General Federal Tax Liens: When They Arise And How They Affect The Taxpayer

A lien is a charge or claim against a property for the payment of a debt. A creditor’s lien does not, by itself, transfer property ownership to the creditor. There must be a levy or seizure first to force a sale.

What Is A Tax Lien?

When it comes to the government’s claim or charge on a taxpayer’s property to pay the tax due, it is called a tax lien. The tax lien does not, by itself, deprive the delinquent taxpayer of his property. The government only obtains possession or custody of the property when the IRS seizes it or serves a notice of levy. A notice of levy only transfers constructive possession of the property to the IRS. The title of the taxpayer is not divested until the property is sold. 

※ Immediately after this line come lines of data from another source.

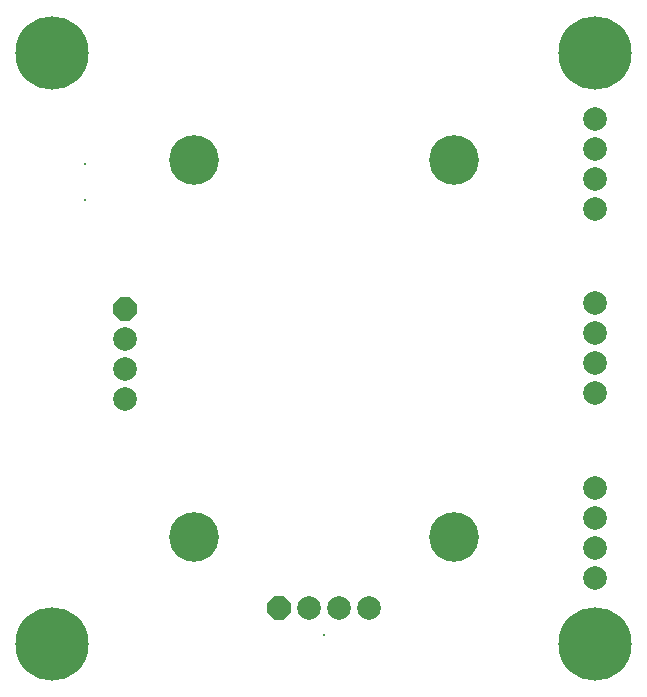
<source format=gbs>
G04 Layer_Color=16711935*
%FSLAX44Y44*%
%MOMM*%
G71*
G01*
G75*
%ADD30C,6.2032*%
%ADD31C,4.2032*%
%ADD32C,2.0032*%
%ADD33P,2.1683X8X292.5*%
%ADD34C,0.2032*%
%ADD35P,2.1683X8X22.5*%
G04:AMPARAMS|DCode=36|XSize=0.2032mm|YSize=0.2032mm|CornerRadius=0mm|HoleSize=0mm|Usage=FLASHONLY|Rotation=0.000|XOffset=0mm|YOffset=0mm|HoleType=Round|Shape=RoundedRectangle|*
%AMROUNDEDRECTD36*
21,1,0.2032,0.2032,0,0,0.0*
21,1,0.2032,0.2032,0,0,0.0*
1,1,0.0000,0.1016,-0.1016*
1,1,0.0000,-0.1016,-0.1016*
1,1,0.0000,-0.1016,0.1016*
1,1,0.0000,0.1016,0.1016*
%
%ADD36ROUNDEDRECTD36*%
D30*
X505000Y550000D02*
D03*
X45000D02*
D03*
Y50000D02*
D03*
X505000D02*
D03*
D31*
X165000Y460000D02*
D03*
Y140000D02*
D03*
X385000D02*
D03*
Y460000D02*
D03*
D32*
X504500Y494320D02*
D03*
Y418120D02*
D03*
Y443520D02*
D03*
Y468920D02*
D03*
X107000Y307950D02*
D03*
Y282550D02*
D03*
Y257150D02*
D03*
X504500Y338120D02*
D03*
Y261920D02*
D03*
Y287320D02*
D03*
Y312720D02*
D03*
Y181870D02*
D03*
Y105670D02*
D03*
Y131070D02*
D03*
Y156470D02*
D03*
X313100Y80000D02*
D03*
X287700D02*
D03*
X262300D02*
D03*
D33*
X107000Y333350D02*
D03*
D34*
X72480Y425850D02*
D03*
Y455850D02*
D03*
D35*
X236900Y80000D02*
D03*
D36*
X275000Y57200D02*
D03*
M02*

</source>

When Does A Tax Lien Exist? 

A federal tax lien exists when the taxpayer refuses or neglects to pay the assessed tax after the IRS sends the notice and demand. Its existence does not rely on filing a notice in the public records; however, such notice protects the IRS concerning the competing creditors – purchasers, holders of a security interest, mechanics lienholders, and judgment creditors.   

Effect of Tax Lien on Persons Dealing with Delinquent Taxpayers 

Once the IRS files notice of the lien, lenders, purchasers, and transferees deal with a delinquent taxpayer at their peril. Once they acquire property from the taxpayer, it is acquired subject to the tax lien, and any claim they have will be paid out of the taxpayer’s property in a position subordinate to the tax lien. In one case, the Court held that federal tax lien has priority over the simultaneous state and private liens (United States v. Kimbell Foods, Inc., 440 US 715 (1979). In another case, it was held that perfected federal tax lien has priority over simultaneous judgment lien creditor (McDermott v. United States, 507 US 447 (1993). 

As a result of the superiority of tax lien over other liens, prospective creditors and transferees will check whether a tax lien is on file in the appropriate office, and they will not deal with the taxpayer if a lien is on file. Consequently, the delinquent taxpayer can be deprived of an opportunity to acquire the means to pay their outstanding tax.   

When can the IRS Seize the Property? 

The IRS cannot outrightly seize a taxpayer’s property after a general lien has been attached to it. Besides collection due process review, there are a few limitations. The IRS needs to wait for thirty days after giving the taxpayer notice of levy before it may levy upon, seize, and sell all properties and property rights of the taxpayer without judicial intervention.